WHAT THE TASK ASKS: Print a section of the piece on textbooks and Chinese schooling below word for word, starting at "But as of late, I’ve" and ending after "quite a sight.".
[TEXT SECTION — start]
I’m telling ya, I haven’t always had good impressions of quite a few textbooks (the one my mum bought me in Hong Kong about maths in primary school was a disaster, with super-crazy names of fictitious people all over the place), but at least I let ’em survive. I did throw away one book — the one I had for my MA in linguistics and media presenting — because the guy that authored it was an arrogant brat. No, seriously.
But as of late, I’ve been taking a good look at a kind of snow — you got that one right — a kind of snow — as in snowstorm — in a campus in central China. Turns out these were books that overworked students ripped out in anger as their university entrance exams were approaching. It was quite a sight.
Seriously, though, this is but the tip of the iceberg in the disaster that has become the Chinese educational world. The edu system in China is a mess. My French teacher told me never to feed on foie gras because those poor ducks were force-fed, and your karma kind of went down the sewer if you fed yourself with gusto on those poor souls with four feet.
[TEXT SECTION — finish]
[RECORDS — start]
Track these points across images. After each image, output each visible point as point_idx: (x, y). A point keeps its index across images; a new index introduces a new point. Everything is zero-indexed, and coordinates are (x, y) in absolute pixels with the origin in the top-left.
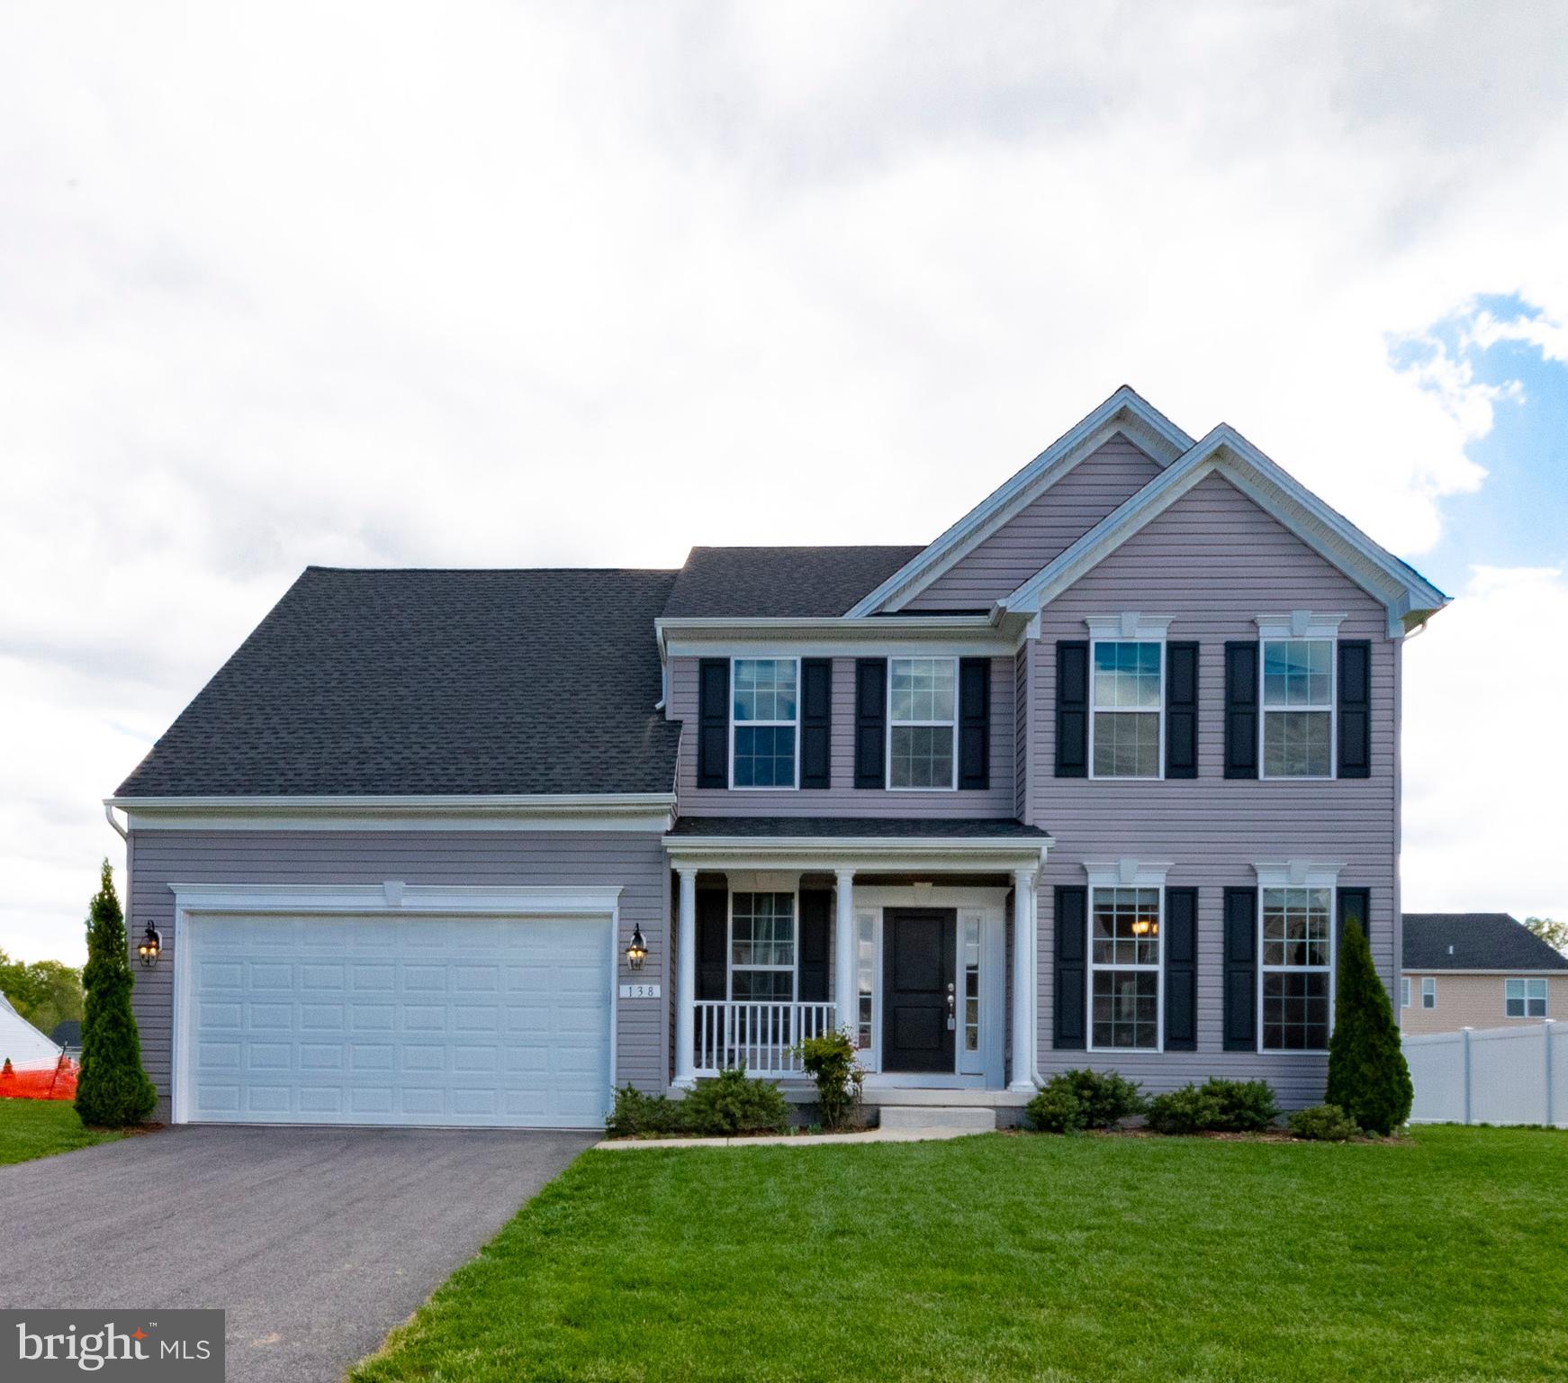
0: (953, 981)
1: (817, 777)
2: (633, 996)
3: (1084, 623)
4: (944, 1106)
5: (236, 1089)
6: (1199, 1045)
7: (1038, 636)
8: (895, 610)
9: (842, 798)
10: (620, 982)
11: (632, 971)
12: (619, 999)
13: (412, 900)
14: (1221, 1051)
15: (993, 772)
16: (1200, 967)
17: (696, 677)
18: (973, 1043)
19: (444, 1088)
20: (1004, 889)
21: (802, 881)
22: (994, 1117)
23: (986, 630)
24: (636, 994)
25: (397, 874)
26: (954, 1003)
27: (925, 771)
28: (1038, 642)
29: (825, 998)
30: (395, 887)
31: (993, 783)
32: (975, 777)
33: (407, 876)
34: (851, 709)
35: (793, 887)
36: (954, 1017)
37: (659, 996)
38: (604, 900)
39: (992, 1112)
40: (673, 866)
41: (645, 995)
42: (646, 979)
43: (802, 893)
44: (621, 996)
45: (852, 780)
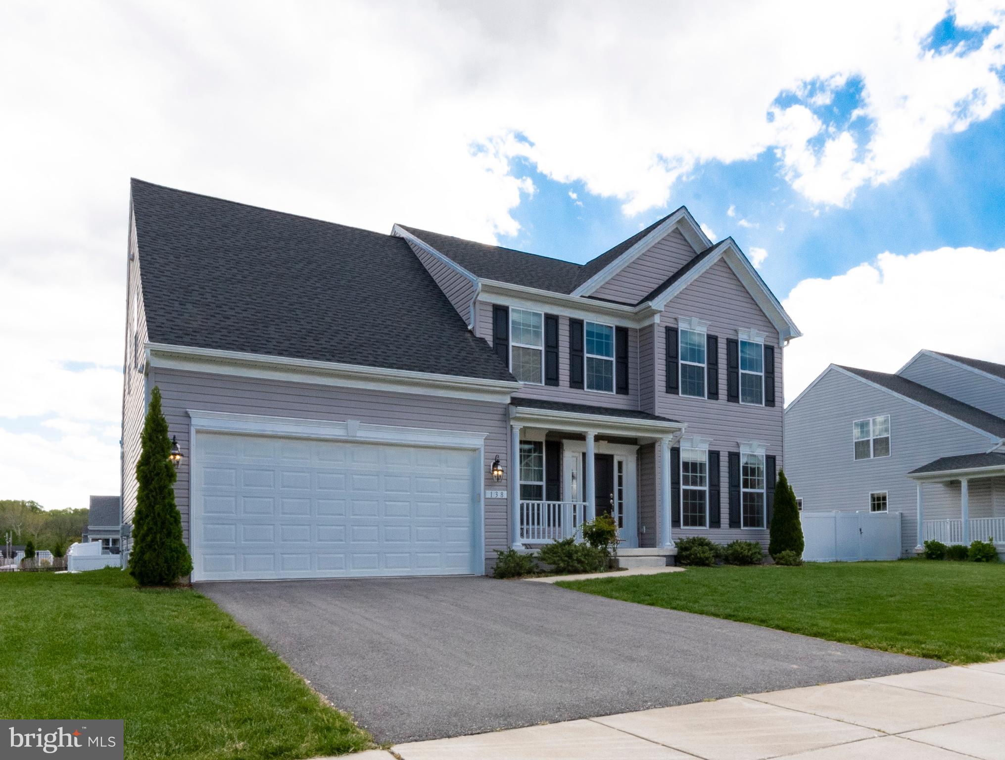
0: (612, 492)
1: (552, 379)
2: (493, 497)
3: (676, 319)
4: (637, 556)
5: (233, 557)
6: (722, 525)
7: (659, 322)
8: (587, 296)
9: (564, 392)
10: (485, 489)
11: (492, 482)
12: (486, 498)
13: (363, 433)
14: (728, 528)
15: (630, 387)
16: (721, 489)
17: (491, 314)
18: (621, 525)
19: (377, 553)
20: (636, 446)
21: (547, 435)
22: (665, 561)
23: (631, 314)
24: (494, 496)
25: (355, 416)
26: (613, 503)
27: (601, 384)
28: (659, 325)
29: (558, 499)
30: (353, 423)
31: (630, 392)
32: (623, 389)
33: (361, 417)
34: (568, 345)
35: (542, 439)
36: (613, 511)
37: (506, 497)
38: (476, 440)
39: (665, 558)
40: (511, 423)
41: (499, 496)
42: (498, 487)
43: (547, 442)
44: (487, 497)
45: (568, 383)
[RECORDS — finish]
OUTPUT BELOW:
But as of late, I’ve been taking a good look at a kind of snow — you got that one right — a kind of snow — as in snowstorm — in a campus in central China. Turns out these were books that overworked students ripped out in anger as their university entrance exams were approaching. It was quite a sight.